Worse, even as those humiliations were surfacing (and leading to Greenberg's departure), AIG got deeply involved with mortgage securities that all too soon were identified as toxic. A nutty investment policy at the company's insurers helped create this problem. But the true agent of doom was FP, which wrote close to $80 billion of credit default swaps contracts that insure investors against losing principal and interest on super-senior tranches of collateralized debt obligations (CDOs) that were loaded with mortgage securities, some of them subprime. A financial tsunami then engulfed AIG, which is structurally a holding company the parent of a web of operating insurers. The CDOs fell in value, and credit ratings for the parent company went down with them. This drop in AIG's creditworthiness triggered clauses in the credit default swaps (CDS) that allowed AIG's counterparties to demand collateral, and those calls for cash put the parent in a vise. There you have the internal situation that, in time, shoved AIG into the arms of the government.

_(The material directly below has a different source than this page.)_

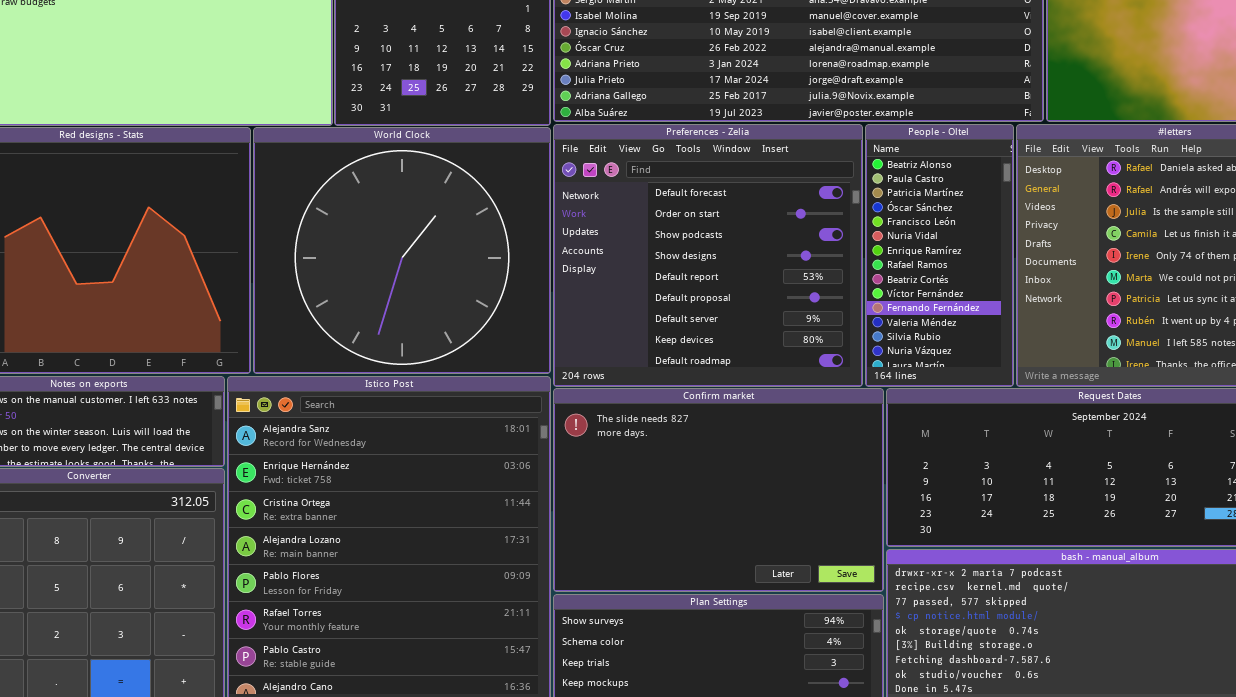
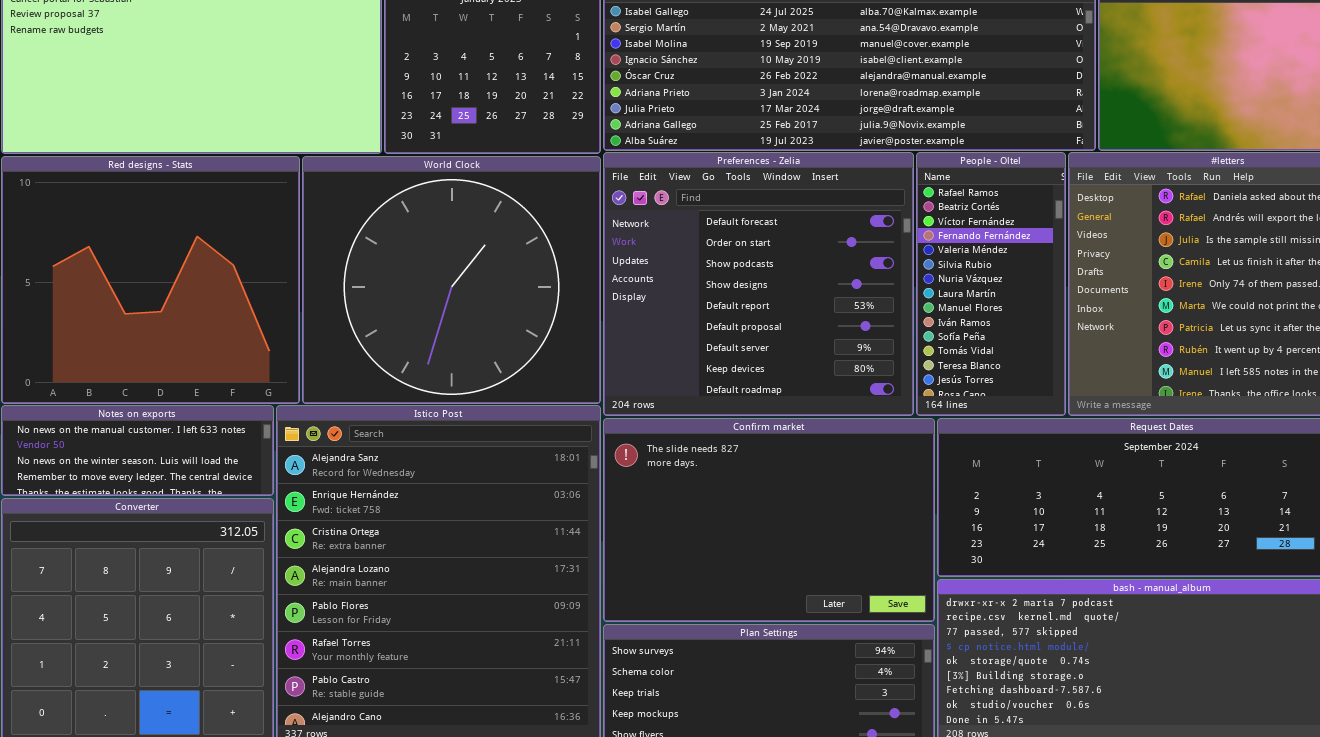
People - Oltel: [865,124,1014,387] -> [916,152,1066,416], scrolled down 7 rows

A long read,http://www.insurancenewsnet.com/article.asp?a=top_news&id=102152
I have said all along that most Americans have failed to consider that those "American corporations" we are bailing out with American tax dollars are actually international corporations with ties and obligations far beyond our borders. The reason behind the lack of transparency is that they know we will not easily accept the truth about where our money is going.
I found another discussion concerning this article at the Ticker Forum site.